● **RECORDS PROVIDED**:
--- --- ---
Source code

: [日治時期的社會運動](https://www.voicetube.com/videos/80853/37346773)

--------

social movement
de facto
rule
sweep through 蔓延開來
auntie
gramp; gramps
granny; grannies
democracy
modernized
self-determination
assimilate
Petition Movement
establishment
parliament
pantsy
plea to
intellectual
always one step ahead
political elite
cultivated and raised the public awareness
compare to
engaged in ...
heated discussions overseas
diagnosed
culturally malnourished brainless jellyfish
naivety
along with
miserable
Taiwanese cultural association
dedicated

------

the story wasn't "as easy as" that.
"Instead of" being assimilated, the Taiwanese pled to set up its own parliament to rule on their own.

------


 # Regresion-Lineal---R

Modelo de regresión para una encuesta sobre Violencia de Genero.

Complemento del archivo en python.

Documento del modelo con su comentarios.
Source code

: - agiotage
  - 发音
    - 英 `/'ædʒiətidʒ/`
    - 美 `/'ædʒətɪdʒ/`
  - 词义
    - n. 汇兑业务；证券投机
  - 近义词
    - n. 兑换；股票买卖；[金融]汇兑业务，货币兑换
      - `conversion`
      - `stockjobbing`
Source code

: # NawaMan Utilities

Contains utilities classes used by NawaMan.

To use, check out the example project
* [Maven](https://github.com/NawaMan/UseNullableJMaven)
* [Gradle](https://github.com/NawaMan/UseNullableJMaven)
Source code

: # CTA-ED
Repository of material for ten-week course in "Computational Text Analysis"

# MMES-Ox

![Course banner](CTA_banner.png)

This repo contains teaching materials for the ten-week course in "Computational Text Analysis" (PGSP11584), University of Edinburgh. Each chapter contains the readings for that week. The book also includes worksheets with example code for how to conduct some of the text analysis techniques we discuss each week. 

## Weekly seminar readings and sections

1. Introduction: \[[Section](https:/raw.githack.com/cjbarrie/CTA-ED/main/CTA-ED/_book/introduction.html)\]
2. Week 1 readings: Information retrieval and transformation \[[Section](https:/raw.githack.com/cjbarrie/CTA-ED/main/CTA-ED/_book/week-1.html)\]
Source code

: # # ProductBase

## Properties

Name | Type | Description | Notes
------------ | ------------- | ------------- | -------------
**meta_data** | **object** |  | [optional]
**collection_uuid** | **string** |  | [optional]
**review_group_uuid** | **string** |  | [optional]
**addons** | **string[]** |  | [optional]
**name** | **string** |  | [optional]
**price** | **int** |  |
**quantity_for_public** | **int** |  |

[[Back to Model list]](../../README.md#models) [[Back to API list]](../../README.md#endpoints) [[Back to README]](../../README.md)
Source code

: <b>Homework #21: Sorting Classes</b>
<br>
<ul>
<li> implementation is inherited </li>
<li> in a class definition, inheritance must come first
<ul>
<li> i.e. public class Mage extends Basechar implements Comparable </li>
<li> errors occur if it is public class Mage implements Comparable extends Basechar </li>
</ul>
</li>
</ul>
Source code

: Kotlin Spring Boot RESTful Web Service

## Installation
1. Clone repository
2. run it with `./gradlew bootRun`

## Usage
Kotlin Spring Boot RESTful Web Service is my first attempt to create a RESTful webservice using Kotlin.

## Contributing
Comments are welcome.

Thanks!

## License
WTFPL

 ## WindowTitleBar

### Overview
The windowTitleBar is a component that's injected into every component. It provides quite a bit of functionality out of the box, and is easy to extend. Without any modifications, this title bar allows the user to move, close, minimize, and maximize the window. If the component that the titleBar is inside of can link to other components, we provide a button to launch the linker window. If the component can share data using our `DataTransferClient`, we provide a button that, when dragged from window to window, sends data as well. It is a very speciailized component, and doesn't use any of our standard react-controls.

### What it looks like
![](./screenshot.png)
--- --- ---
The records above must be repeated exactly, every one of them.

Source code

: [日治時期的社會運動](https://www.voicetube.com/videos/80853/37346773)

--------

social movement
de facto
rule
sweep through 蔓延開來
auntie
gramp; gramps
granny; grannies
democracy
modernized
self-determination
assimilate
Petition Movement
establishment
parliament
pantsy
plea to
intellectual
always one step ahead
political elite
cultivated and raised the public awareness
compare to
engaged in ...
heated discussions overseas
diagnosed
culturally malnourished brainless jellyfish
naivety
along with
miserable
Taiwanese cultural association
dedicated

------

the story wasn't "as easy as" that.
"Instead of" being assimilated, the Taiwanese pled to set up its own parliament to rule on their own.

------


 # Regresion-Lineal---R

Modelo de regresión para una encuesta sobre Violencia de Genero.

Complemento del archivo en python.

Documento del modelo con su comentarios.
Source code

: - agiotage
  - 发音
    - 英 `/'ædʒiətidʒ/`
    - 美 `/'ædʒətɪdʒ/`
  - 词义
    - n. 汇兑业务；证券投机
  - 近义词
    - n. 兑换；股票买卖；[金融]汇兑业务，货币兑换
      - `conversion`
      - `stockjobbing`
Source code

: # NawaMan Utilities

Contains utilities classes used by NawaMan.

To use, check out the example project
* [Maven](https://github.com/NawaMan/UseNullableJMaven)
* [Gradle](https://github.com/NawaMan/UseNullableJMaven)
Source code

: # CTA-ED
Repository of material for ten-week course in "Computational Text Analysis"

# MMES-Ox

![Course banner](CTA_banner.png)

This repo contains teaching materials for the ten-week course in "Computational Text Analysis" (PGSP11584), University of Edinburgh. Each chapter contains the readings for that week. The book also includes worksheets with example code for how to conduct some of the text analysis techniques we discuss each week. 

## Weekly seminar readings and sections

1. Introduction: \[[Section](https:/raw.githack.com/cjbarrie/CTA-ED/main/CTA-ED/_book/introduction.html)\]
2. Week 1 readings: Information retrieval and transformation \[[Section](https:/raw.githack.com/cjbarrie/CTA-ED/main/CTA-ED/_book/week-1.html)\]
Source code

: # # ProductBase

## Properties

Name | Type | Description | Notes
------------ | ------------- | ------------- | -------------
**meta_data** | **object** |  | [optional]
**collection_uuid** | **string** |  | [optional]
**review_group_uuid** | **string** |  | [optional]
**addons** | **string[]** |  | [optional]
**name** | **string** |  | [optional]
**price** | **int** |  |
**quantity_for_public** | **int** |  |

[[Back to Model list]](../../README.md#models) [[Back to API list]](../../README.md#endpoints) [[Back to README]](../../README.md)
Source code

: <b>Homework #21: Sorting Classes</b>
<br>
<ul>
<li> implementation is inherited </li>
<li> in a class definition, inheritance must come first
<ul>
<li> i.e. public class Mage extends Basechar implements Comparable </li>
<li> errors occur if it is public class Mage implements Comparable extends Basechar </li>
</ul>
</li>
</ul>
Source code

: Kotlin Spring Boot RESTful Web Service

## Installation
1. Clone repository
2. run it with `./gradlew bootRun`

## Usage
Kotlin Spring Boot RESTful Web Service is my first attempt to create a RESTful webservice using Kotlin.

## Contributing
Comments are welcome.

Thanks!

## License
WTFPL

 ## WindowTitleBar

### Overview
The windowTitleBar is a component that's injected into every component. It provides quite a bit of functionality out of the box, and is easy to extend. Without any modifications, this title bar allows the user to move, close, minimize, and maximize the window. If the component that the titleBar is inside of can link to other components, we provide a button to launch the linker window. If the component can share data using our `DataTransferClient`, we provide a button that, when dragged from window to window, sends data as well. It is a very speciailized component, and doesn't use any of our standard react-controls.

### What it looks like
![](./screenshot.png)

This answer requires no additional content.